— É verdade — disse D. Quixote; — pois fecha a porta, amigo, e dá-me testemunho, da melhor forma que puderes, do que aqui me viste fazer; convém a saber: de como abriste a porta ao leão, de como eu o esperei, e ele não saiu; tornei-o a esperar, tornou a não sair; e, finalmente, deitou-se.
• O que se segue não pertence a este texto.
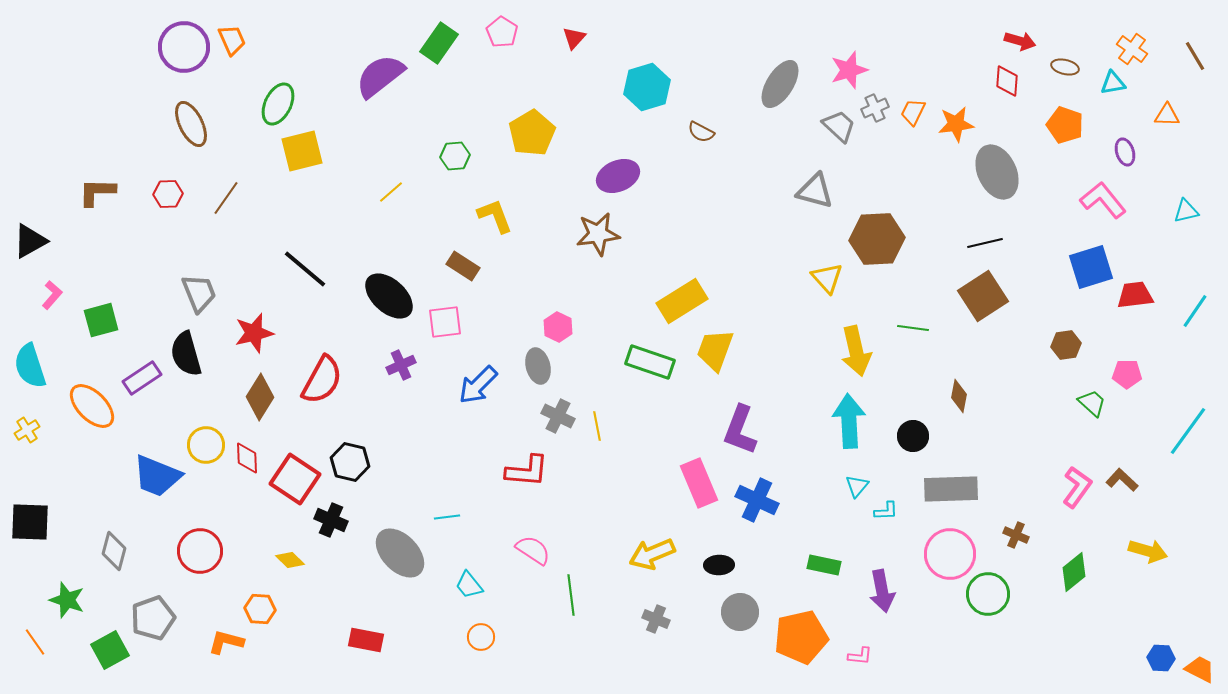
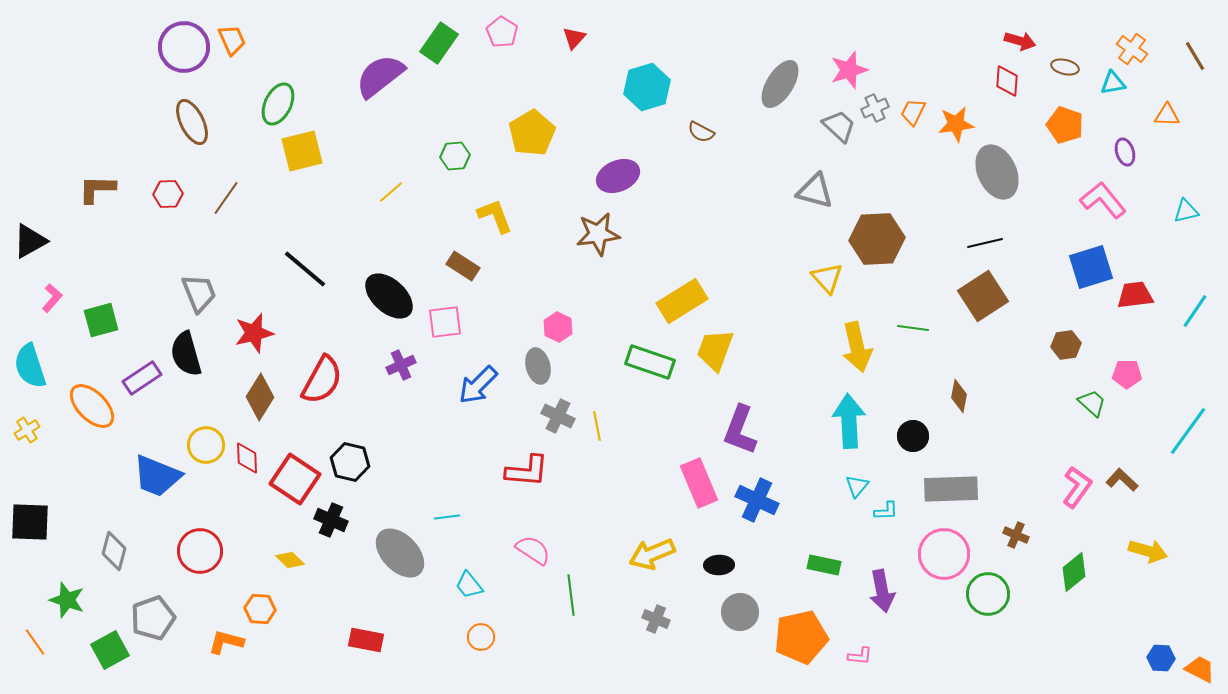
brown ellipse at (191, 124): moved 1 px right, 2 px up
brown L-shape at (97, 192): moved 3 px up
pink L-shape at (52, 295): moved 3 px down
yellow arrow at (856, 351): moved 1 px right, 4 px up
pink circle at (950, 554): moved 6 px left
Não devo mais, e fora com as nigromancias, e ajude Deus a razão e a verdade, e fecha, como disse, enquanto eu faço sinal aos fugitivos e ausentes, para que saibam da tua boca esta façanha.
Assim fez o guarda, e D. Quixote, pondo na ponta da lança o lenço com que limpara o rosto da chuva dos requeijões, começou a chamar os que não deixavam de fugir e de voltar a cabeça a cada passo; vendo, porém, Sancho o sinal do lenço branco, disse:
— Que me matem, se não é meu amo que venceu as feras e que nos está a chamar.
Pararam todos, e conheceram que era D. Quixote quem fazia os sinais; e, perdendo parte do medo, a pouco e pouco vieram aproximando-se, até que ouviram claramente a voz de D. Quixote.
Finalmente, voltaram para o carro e, quando chegaram, disse D. Quixote para o carreiro:
— Tornai, irmão, a atrelar as vossas mulas e a prosseguir na viagem; e tu, Sancho, dá-lhe dois escudos de ouro, para ele e para o guarda, em recompensa do tempo que por minha causa se demoraram.
— Isso dou eu de muito boa vontade — respondeu Sancho — mas que é feito dos leões? estão mortos ou estão vivos?
Então o guarda, minuciosa e pausadamente, contou o fim da contenda, exagerando, como melhor pôde e soube, o valor de D. Quixote, cujo aspeto acobardara o leão, de forma que não quis nem ousou sair da jaula, apesar de ter tido a porta aberta por um bom pedaço; e dizendo ele ao cavaleiro que era tentar a Deus irritar o leão para sair à força, como ele queria que o irritasse, mau grado seu e muito contra sua vontade permitira que se fechasse a porta.